Experts Unearth Strange Clue To 1918 Pandemic

According to a report, the 1918 flu virus was exceptional in that it killed robust young individuals along with the elderly and the sick. It killed roughly 50 million individuals or between 1.3% and 3.0% of the world’s population. Wellness and youth offered little protection.

Last week’s Proceedings of the National Academy of Sciences article found that in the 1918 epidemic, skeletons of patients with chronic disorders or nutritional inadequacies showed they were twice as inclined to die as those who didn’t have those conditions, regardless of age.

The 1918 virus killed young individuals, but the report implies that infectious illnesses quickly kill weaker and sicker people.

The paper’s author, University of Colorado anthropologist Sharon DeWitte, said the findings showed that nonaccidental deaths are never indiscriminate.

J. Alex Navarro, a University of Michigan flu pandemic historian, said skeleton analysis provides a fascinating work and a unique technique for studying this topic.

The paper’s lead author, McMaster University anthropologist Amanda Wissler, was interested in assertions that the 1918 influenza virus destroyed young and healthy individuals and individuals with pre-existing problems. There were no medications or immunizations for childhood ailments, and tuberculosis persisted among young adults.

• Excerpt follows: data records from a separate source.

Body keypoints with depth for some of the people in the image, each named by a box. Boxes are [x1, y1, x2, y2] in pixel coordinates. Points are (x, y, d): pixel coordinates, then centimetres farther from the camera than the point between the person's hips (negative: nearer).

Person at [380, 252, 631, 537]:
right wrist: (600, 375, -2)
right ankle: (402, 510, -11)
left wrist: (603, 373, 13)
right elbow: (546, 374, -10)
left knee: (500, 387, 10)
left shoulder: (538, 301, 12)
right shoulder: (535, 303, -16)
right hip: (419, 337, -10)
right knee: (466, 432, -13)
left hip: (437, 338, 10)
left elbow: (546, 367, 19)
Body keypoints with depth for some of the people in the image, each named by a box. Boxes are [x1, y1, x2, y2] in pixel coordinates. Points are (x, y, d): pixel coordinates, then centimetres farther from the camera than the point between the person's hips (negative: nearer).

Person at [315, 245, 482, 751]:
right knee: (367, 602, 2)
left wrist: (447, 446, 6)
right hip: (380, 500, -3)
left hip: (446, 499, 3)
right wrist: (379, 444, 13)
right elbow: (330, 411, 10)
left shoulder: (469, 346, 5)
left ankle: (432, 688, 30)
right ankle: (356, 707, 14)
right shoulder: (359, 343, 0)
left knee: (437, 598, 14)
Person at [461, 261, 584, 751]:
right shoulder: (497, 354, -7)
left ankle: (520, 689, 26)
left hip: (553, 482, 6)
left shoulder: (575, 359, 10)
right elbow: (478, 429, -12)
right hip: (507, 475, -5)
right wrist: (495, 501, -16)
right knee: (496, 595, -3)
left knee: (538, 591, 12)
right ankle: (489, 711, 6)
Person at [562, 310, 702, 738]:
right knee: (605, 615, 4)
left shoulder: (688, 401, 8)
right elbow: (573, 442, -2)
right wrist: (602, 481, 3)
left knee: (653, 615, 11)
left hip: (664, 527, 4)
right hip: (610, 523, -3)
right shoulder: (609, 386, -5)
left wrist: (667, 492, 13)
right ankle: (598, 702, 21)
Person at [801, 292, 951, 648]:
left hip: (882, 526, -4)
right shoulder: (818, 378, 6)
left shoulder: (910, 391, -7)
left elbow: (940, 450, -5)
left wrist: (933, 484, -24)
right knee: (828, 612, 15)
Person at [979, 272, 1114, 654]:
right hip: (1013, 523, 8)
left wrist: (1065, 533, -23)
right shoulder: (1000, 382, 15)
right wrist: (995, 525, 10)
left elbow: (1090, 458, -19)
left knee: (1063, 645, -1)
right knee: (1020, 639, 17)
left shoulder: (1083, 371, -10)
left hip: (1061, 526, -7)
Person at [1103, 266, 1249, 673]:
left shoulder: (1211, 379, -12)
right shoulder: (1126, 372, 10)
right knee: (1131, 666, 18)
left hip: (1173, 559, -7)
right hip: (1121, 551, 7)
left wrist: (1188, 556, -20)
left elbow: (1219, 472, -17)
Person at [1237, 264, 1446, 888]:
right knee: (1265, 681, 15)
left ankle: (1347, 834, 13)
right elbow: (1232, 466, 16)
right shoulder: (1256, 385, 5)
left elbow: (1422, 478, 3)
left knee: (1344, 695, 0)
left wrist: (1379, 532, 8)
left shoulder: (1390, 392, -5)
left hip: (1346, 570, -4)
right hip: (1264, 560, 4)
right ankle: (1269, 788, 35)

However, who perished from that flu was a mystery, fueling suspicion that health provided no protection. The flu’s W-shaped fatality curve was remarkable. Death rates are highest for babies and older people, as mortality curves are usually U-shaped.

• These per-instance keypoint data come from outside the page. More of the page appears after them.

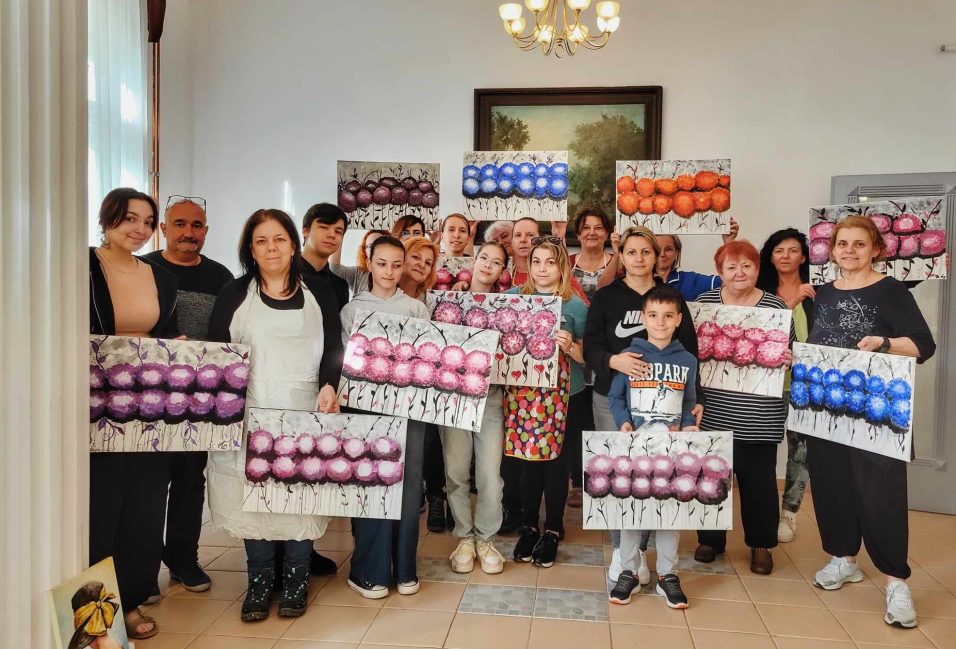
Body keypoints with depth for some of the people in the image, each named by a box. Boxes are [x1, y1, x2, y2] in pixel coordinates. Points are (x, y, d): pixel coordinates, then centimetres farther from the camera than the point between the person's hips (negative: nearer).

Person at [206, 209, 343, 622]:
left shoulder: (319, 293, 9)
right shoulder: (234, 295, 9)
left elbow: (333, 347, 4)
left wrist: (329, 386, -14)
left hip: (304, 413, 0)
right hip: (249, 413, 1)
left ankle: (296, 580, 16)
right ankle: (259, 583, 16)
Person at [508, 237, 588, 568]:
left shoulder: (575, 305, -1)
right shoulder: (514, 297, 5)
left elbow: (587, 356, 0)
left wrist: (569, 346, -19)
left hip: (563, 394, -1)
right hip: (523, 391, 2)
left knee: (555, 460, 6)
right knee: (528, 458, 6)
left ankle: (553, 529, 22)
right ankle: (529, 525, 23)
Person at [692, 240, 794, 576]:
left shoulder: (775, 306, 1)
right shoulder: (703, 302, 4)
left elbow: (789, 353, 5)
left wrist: (786, 358, -15)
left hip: (759, 414, -1)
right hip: (713, 409, 1)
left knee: (758, 479, 8)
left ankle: (761, 544, 26)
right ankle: (710, 538, 28)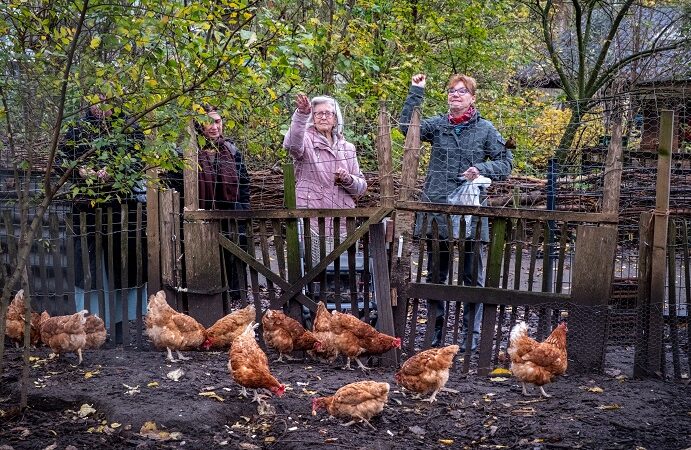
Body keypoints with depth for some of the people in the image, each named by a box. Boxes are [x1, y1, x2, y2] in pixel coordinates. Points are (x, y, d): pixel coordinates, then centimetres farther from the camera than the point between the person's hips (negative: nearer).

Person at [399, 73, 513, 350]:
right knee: (435, 275, 10)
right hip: (436, 210, 2)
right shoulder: (437, 125, 7)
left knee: (472, 277, 3)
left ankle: (471, 335, 12)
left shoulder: (485, 129, 3)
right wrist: (416, 93, -11)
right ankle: (435, 334, 20)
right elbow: (407, 127, -10)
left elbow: (506, 162, 4)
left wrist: (481, 168, -14)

The W was created in 1918 due to death rates surging in 20- to 40-year-olds, babies, and older individuals.

Numerous contemporary reports show that young adults were vulnerable regardless of health.

Professor of Microbiology at Mount Sinai’s Icahn School of Medicine, Dr. Peter Palese, offered a plausible rationale for the 1918 flu’s W-shaped fatality curve. He interpreted this to suggest that most persons over 30 had been subjected to a comparable virus, which had conferred some immunity, but the young were not exposed.

According to a report, while the cause of the devastating flu was unknown, several theories existed. Some allies felt the Germans used biological warfare. Many blamed mustard gas and war smoke and fumes. An uncommon influenza virus genetic change in China was also thought to have caused the deadly pandemic.